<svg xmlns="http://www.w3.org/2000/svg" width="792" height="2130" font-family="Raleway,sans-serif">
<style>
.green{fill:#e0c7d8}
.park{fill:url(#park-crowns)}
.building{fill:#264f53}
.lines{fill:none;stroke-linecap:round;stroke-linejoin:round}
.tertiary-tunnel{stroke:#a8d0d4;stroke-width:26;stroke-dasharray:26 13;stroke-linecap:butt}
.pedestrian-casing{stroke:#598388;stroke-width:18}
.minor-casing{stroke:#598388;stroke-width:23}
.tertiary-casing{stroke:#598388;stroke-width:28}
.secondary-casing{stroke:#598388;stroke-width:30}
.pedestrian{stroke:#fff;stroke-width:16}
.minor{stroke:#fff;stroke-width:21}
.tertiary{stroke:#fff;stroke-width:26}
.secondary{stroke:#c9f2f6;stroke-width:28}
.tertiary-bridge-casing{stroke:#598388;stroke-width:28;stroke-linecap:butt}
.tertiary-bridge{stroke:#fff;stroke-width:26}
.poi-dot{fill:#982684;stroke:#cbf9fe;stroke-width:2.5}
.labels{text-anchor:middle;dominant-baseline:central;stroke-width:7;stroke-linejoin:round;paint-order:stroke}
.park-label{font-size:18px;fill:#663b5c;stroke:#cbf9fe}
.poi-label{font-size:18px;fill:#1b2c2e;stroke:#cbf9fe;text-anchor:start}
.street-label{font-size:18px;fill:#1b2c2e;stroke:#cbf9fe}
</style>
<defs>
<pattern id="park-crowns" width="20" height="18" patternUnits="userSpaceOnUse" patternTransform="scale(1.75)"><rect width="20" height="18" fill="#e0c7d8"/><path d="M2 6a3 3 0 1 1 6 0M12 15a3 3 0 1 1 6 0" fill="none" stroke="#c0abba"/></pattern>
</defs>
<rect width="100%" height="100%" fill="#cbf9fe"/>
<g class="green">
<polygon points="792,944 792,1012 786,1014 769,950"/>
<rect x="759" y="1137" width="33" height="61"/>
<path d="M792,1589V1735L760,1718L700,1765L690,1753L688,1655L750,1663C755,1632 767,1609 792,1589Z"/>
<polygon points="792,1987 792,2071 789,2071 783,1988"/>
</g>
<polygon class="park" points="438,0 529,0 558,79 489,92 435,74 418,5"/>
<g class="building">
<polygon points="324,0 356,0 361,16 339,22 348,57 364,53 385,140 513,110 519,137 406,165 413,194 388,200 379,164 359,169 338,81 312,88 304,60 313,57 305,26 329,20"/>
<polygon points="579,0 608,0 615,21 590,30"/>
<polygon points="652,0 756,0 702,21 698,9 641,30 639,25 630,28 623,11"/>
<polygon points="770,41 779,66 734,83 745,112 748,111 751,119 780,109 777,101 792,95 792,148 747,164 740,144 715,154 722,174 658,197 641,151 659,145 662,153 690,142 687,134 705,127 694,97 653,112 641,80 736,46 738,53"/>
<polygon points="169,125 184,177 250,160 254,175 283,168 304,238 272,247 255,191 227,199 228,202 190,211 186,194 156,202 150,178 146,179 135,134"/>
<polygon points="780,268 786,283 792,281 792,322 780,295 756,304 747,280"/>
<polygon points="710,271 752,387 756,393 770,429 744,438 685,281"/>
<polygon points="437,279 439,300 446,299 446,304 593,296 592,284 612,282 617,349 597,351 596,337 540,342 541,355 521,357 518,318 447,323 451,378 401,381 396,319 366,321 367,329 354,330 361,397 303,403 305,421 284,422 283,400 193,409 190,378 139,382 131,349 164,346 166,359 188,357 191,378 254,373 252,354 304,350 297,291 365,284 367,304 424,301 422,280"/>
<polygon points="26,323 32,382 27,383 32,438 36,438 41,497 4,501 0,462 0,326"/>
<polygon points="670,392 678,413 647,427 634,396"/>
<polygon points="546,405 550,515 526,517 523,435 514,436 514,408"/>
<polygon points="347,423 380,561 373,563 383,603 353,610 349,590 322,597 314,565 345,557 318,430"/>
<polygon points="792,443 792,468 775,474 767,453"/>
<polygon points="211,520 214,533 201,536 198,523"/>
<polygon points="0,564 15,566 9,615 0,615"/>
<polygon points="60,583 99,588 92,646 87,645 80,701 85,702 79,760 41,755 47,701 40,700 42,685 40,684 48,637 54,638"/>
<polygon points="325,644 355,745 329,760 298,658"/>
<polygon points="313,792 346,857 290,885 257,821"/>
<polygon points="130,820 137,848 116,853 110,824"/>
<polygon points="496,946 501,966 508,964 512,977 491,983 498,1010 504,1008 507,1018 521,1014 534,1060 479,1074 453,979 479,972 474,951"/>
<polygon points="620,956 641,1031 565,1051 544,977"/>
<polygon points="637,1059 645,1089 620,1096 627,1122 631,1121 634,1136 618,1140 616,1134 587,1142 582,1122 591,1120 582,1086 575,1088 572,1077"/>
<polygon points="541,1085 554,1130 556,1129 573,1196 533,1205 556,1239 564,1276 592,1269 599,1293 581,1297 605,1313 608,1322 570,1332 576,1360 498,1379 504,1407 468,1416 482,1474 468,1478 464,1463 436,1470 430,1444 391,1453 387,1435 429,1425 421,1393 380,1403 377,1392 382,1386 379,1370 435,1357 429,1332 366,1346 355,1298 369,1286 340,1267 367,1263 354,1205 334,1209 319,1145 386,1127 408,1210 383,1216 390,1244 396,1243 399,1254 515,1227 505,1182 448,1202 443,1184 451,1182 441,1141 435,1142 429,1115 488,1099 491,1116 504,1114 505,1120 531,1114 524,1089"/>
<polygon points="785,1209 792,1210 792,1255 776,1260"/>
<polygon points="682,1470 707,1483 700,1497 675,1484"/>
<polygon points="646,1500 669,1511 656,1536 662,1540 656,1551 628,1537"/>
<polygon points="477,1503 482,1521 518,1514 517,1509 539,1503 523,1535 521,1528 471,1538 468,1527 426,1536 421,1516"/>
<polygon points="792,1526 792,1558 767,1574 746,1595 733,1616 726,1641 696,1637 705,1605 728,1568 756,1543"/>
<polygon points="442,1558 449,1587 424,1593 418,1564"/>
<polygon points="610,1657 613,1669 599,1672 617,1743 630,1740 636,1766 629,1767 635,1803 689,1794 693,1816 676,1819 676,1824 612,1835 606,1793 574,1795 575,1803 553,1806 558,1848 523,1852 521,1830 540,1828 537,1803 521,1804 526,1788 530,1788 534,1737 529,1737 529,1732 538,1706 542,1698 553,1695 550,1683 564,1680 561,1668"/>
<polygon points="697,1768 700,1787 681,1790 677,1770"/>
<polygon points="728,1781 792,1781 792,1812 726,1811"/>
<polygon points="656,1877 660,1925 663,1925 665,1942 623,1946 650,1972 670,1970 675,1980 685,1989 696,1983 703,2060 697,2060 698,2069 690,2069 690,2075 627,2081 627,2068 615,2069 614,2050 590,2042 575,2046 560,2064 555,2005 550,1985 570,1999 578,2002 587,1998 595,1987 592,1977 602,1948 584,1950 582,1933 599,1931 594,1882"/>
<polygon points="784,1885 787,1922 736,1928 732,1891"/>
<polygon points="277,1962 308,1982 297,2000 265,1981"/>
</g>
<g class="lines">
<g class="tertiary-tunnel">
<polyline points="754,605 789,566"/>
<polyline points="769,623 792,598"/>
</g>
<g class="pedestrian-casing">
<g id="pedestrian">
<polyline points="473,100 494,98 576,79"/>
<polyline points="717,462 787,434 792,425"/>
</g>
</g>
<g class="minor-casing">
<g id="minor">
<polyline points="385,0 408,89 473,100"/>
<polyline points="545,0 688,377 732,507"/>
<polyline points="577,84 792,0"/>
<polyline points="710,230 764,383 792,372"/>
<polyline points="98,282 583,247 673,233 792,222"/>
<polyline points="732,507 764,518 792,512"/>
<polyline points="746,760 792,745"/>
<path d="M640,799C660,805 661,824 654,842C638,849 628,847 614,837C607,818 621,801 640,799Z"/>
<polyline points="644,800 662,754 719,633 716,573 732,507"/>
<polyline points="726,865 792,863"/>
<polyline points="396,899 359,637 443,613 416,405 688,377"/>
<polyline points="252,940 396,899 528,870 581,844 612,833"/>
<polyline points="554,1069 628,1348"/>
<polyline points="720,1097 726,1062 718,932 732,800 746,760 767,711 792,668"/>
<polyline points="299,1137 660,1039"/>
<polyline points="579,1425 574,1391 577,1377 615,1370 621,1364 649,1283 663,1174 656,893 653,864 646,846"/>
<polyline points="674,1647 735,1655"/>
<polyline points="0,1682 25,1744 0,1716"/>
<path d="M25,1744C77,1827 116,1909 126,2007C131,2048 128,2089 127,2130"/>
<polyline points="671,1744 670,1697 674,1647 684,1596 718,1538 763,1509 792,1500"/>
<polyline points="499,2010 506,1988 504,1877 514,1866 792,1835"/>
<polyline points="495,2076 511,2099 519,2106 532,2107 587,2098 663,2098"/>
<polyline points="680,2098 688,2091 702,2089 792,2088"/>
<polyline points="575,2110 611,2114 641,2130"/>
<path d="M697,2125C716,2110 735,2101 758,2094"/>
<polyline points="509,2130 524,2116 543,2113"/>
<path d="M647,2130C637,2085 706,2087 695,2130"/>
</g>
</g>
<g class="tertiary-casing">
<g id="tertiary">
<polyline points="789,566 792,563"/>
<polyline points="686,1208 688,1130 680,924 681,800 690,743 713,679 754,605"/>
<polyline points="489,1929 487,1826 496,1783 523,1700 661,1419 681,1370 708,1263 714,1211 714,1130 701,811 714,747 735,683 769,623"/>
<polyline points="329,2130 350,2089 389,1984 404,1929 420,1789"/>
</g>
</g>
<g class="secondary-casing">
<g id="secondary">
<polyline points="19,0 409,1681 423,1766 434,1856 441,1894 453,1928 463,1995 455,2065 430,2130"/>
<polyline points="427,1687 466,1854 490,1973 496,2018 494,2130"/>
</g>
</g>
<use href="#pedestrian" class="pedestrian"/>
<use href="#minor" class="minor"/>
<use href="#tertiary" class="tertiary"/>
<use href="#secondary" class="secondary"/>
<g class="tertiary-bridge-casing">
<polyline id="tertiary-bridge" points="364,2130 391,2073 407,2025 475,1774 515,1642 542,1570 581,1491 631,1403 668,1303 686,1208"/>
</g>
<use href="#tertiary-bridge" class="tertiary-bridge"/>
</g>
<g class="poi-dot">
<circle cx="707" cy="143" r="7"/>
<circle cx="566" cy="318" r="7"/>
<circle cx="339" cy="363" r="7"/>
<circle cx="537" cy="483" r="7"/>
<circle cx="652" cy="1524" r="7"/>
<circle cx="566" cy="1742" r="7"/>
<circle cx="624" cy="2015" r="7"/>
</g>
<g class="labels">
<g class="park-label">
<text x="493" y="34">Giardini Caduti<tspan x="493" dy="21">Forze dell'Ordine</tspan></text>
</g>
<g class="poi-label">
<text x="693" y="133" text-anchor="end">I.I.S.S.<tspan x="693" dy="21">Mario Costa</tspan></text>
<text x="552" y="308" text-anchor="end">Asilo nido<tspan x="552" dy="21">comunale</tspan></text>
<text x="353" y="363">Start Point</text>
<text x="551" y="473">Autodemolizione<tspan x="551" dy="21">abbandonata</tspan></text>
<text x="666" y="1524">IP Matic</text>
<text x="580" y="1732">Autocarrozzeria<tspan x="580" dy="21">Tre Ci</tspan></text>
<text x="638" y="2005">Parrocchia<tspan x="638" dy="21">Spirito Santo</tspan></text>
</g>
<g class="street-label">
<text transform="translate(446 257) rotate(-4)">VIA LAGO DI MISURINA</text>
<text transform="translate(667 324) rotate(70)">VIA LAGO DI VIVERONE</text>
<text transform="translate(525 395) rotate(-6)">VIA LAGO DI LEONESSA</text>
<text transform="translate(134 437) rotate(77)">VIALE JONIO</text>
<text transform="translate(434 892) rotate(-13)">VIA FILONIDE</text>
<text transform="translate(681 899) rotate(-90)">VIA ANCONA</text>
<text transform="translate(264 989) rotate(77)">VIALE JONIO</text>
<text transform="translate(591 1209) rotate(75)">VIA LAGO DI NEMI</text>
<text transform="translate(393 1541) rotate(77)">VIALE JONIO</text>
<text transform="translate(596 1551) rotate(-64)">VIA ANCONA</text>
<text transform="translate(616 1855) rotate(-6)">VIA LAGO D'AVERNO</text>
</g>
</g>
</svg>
------------
WHAT YOU HAVE TO DO: In the material above, how many lines hold the string "round"? Give the number and nothing else.

RESPONSE AREA: 2